-- Dataset extract follows --

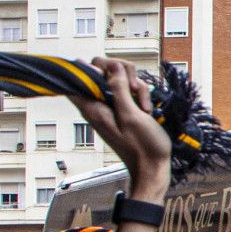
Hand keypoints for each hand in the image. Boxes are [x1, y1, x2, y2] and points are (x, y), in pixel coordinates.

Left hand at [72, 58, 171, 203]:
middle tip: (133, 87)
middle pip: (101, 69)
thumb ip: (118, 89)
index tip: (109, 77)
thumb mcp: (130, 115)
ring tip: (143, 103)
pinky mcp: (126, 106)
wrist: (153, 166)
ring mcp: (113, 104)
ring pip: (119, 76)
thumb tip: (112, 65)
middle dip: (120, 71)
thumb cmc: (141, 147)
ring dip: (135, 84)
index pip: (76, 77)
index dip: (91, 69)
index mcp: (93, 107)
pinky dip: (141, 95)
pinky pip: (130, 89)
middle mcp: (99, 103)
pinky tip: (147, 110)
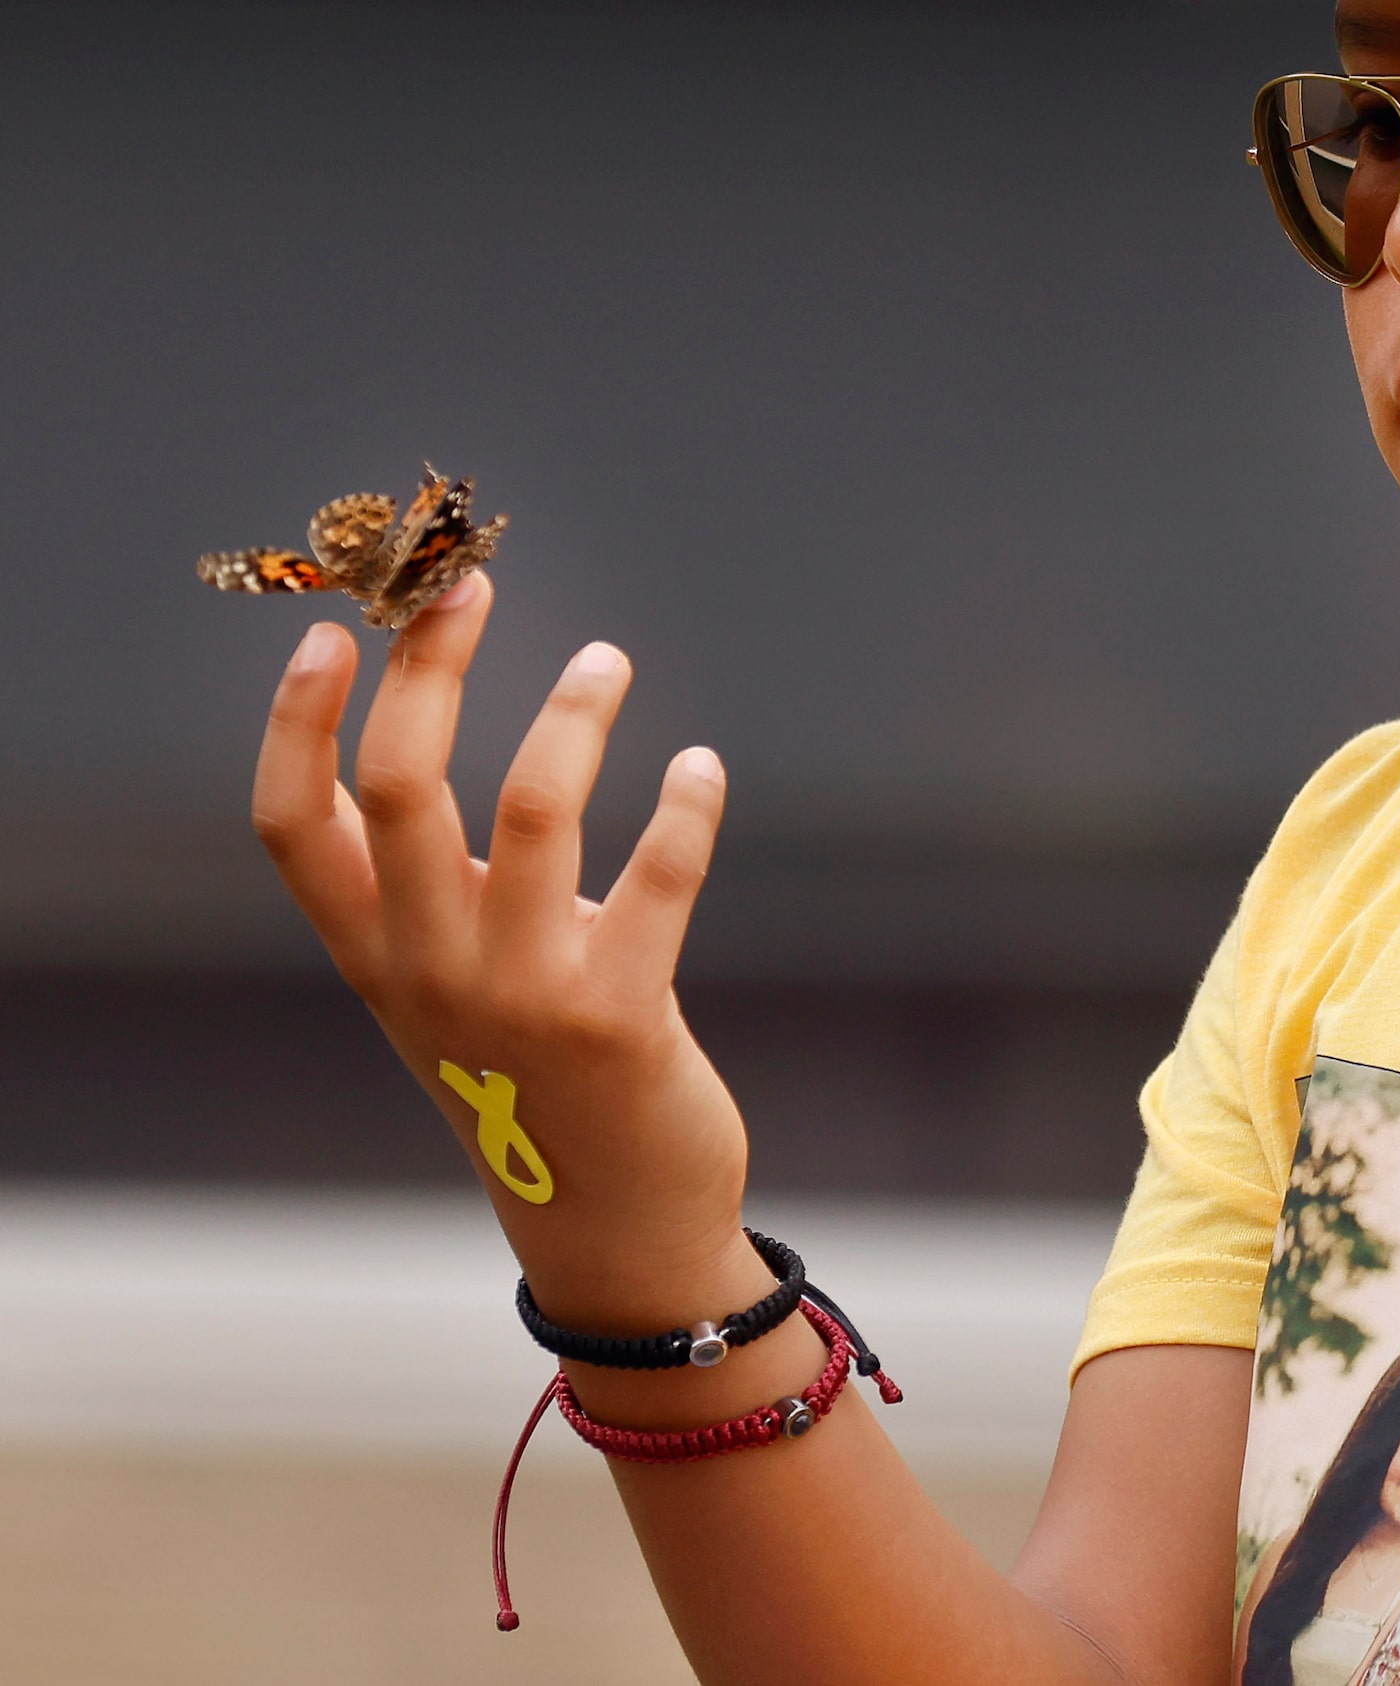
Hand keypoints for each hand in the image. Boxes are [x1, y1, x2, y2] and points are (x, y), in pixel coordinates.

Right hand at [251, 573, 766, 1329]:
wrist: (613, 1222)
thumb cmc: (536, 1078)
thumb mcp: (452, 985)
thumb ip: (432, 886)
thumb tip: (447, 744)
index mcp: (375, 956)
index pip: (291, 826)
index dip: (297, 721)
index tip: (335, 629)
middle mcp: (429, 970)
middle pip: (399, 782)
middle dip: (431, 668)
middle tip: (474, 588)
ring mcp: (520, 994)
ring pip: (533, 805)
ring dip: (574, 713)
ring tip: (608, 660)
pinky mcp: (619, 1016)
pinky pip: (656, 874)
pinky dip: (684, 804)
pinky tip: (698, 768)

-- Dataset extract concluded --

For the data above, set down exactly the lines from the line with "ring dip: (135, 84)" to the line with "middle dip: (431, 668)", both included, leaving pictures out.

ring dip: (135, 84)
index pip: (76, 77)
index dip: (91, 69)
index mcp: (93, 107)
pinky dip: (141, 95)
pinky pip: (130, 89)
middle mcp: (99, 103)
pinky tip: (147, 110)
Hand keypoints for each hand in the image. Boxes are [x1, y1, x2, y2] and points are (x, y), in pixel coordinates.

Right hand at [251, 573, 766, 1329]:
wrist: (613, 1222)
thumb cmc: (536, 1078)
thumb mcp: (452, 985)
thumb ip: (432, 886)
thumb tip: (447, 744)
index mcp: (375, 956)
index pip: (291, 826)
index dip: (297, 721)
index tip: (335, 629)
middle mcp: (429, 970)
middle pip: (399, 782)
middle dip: (431, 668)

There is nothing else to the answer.